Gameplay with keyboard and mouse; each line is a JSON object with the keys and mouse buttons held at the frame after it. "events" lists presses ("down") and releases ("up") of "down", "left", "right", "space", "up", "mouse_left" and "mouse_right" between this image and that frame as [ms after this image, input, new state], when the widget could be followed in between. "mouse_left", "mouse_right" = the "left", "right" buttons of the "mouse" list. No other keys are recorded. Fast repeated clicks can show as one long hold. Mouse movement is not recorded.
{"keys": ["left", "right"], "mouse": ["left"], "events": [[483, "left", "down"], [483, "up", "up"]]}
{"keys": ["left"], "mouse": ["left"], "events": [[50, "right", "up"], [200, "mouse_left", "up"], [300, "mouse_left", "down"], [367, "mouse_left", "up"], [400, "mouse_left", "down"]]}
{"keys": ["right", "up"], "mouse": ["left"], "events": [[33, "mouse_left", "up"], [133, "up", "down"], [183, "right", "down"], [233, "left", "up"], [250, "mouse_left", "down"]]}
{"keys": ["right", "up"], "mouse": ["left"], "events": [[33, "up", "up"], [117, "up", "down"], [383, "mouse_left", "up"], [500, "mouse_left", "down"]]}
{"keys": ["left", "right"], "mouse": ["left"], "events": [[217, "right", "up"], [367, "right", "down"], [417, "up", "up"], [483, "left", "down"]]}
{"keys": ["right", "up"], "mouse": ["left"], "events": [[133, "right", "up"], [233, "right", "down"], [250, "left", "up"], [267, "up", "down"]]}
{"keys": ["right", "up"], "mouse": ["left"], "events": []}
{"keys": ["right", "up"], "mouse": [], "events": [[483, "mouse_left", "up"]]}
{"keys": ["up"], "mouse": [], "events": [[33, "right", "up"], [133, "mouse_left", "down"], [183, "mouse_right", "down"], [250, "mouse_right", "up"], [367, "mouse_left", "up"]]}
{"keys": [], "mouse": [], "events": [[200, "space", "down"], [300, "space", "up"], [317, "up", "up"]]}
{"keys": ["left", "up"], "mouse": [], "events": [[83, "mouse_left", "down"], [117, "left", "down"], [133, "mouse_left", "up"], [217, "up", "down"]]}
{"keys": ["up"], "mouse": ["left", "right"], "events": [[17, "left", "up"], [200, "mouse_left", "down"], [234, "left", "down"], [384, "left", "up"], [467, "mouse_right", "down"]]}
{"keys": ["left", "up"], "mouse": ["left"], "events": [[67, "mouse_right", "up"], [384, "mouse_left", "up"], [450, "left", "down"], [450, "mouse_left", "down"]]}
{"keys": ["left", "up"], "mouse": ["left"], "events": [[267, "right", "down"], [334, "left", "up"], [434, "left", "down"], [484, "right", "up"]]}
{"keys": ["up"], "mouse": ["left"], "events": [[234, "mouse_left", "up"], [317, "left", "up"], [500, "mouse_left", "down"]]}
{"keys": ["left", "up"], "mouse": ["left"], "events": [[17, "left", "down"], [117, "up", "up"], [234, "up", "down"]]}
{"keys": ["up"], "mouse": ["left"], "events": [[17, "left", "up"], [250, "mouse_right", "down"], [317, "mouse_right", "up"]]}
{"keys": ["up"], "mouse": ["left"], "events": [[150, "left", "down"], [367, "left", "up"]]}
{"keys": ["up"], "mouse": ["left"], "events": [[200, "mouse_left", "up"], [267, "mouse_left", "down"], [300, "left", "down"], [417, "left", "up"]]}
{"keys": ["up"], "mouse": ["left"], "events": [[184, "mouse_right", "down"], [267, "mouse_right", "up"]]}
○ ○ ○ ○
== Task to carry out ==
Now write the data shown above out again, word for word.

== Output of the task ==
Gameplay with keyboard and mouse; each line is a JSON object with the keys and mouse buttons held at the frame after it. "events" lists presses ("down") and releases ("up") of "down", "left", "right", "space", "up", "mouse_left" and "mouse_right" between this image and that frame as [ms after this image, input, new state], when the widget could be followed in between. "mouse_left", "mouse_right" = the "left", "right" buttons of the "mouse" list. No other keys are recorded. Fast repeated clicks can show as one long hold. Mouse movement is not recorded.
{"keys": ["left", "right"], "mouse": ["left"], "events": [[483, "left", "down"], [483, "up", "up"]]}
{"keys": ["left"], "mouse": ["left"], "events": [[50, "right", "up"], [200, "mouse_left", "up"], [300, "mouse_left", "down"], [367, "mouse_left", "up"], [400, "mouse_left", "down"]]}
{"keys": ["right", "up"], "mouse": ["left"], "events": [[33, "mouse_left", "up"], [133, "up", "down"], [183, "right", "down"], [233, "left", "up"], [250, "mouse_left", "down"]]}
{"keys": ["right", "up"], "mouse": ["left"], "events": [[33, "up", "up"], [117, "up", "down"], [383, "mouse_left", "up"], [500, "mouse_left", "down"]]}
{"keys": ["left", "right"], "mouse": ["left"], "events": [[217, "right", "up"], [367, "right", "down"], [417, "up", "up"], [483, "left", "down"]]}
{"keys": ["right", "up"], "mouse": ["left"], "events": [[133, "right", "up"], [233, "right", "down"], [250, "left", "up"], [267, "up", "down"]]}
{"keys": ["right", "up"], "mouse": ["left"], "events": []}
{"keys": ["right", "up"], "mouse": [], "events": [[483, "mouse_left", "up"]]}
{"keys": ["up"], "mouse": [], "events": [[33, "right", "up"], [133, "mouse_left", "down"], [183, "mouse_right", "down"], [250, "mouse_right", "up"], [367, "mouse_left", "up"]]}
{"keys": [], "mouse": [], "events": [[200, "space", "down"], [300, "space", "up"], [317, "up", "up"]]}
{"keys": ["left", "up"], "mouse": [], "events": [[83, "mouse_left", "down"], [117, "left", "down"], [133, "mouse_left", "up"], [217, "up", "down"]]}
{"keys": ["up"], "mouse": ["left", "right"], "events": [[17, "left", "up"], [200, "mouse_left", "down"], [234, "left", "down"], [384, "left", "up"], [467, "mouse_right", "down"]]}
{"keys": ["left", "up"], "mouse": ["left"], "events": [[67, "mouse_right", "up"], [384, "mouse_left", "up"], [450, "left", "down"], [450, "mouse_left", "down"]]}
{"keys": ["left", "up"], "mouse": ["left"], "events": [[267, "right", "down"], [334, "left", "up"], [434, "left", "down"], [484, "right", "up"]]}
{"keys": ["up"], "mouse": ["left"], "events": [[234, "mouse_left", "up"], [317, "left", "up"], [500, "mouse_left", "down"]]}
{"keys": ["left", "up"], "mouse": ["left"], "events": [[17, "left", "down"], [117, "up", "up"], [234, "up", "down"]]}
{"keys": ["up"], "mouse": ["left"], "events": [[17, "left", "up"], [250, "mouse_right", "down"], [317, "mouse_right", "up"]]}
{"keys": ["up"], "mouse": ["left"], "events": [[150, "left", "down"], [367, "left", "up"]]}
{"keys": ["up"], "mouse": ["left"], "events": [[200, "mouse_left", "up"], [267, "mouse_left", "down"], [300, "left", "down"], [417, "left", "up"]]}
{"keys": ["up"], "mouse": ["left"], "events": [[184, "mouse_right", "down"], [267, "mouse_right", "up"]]}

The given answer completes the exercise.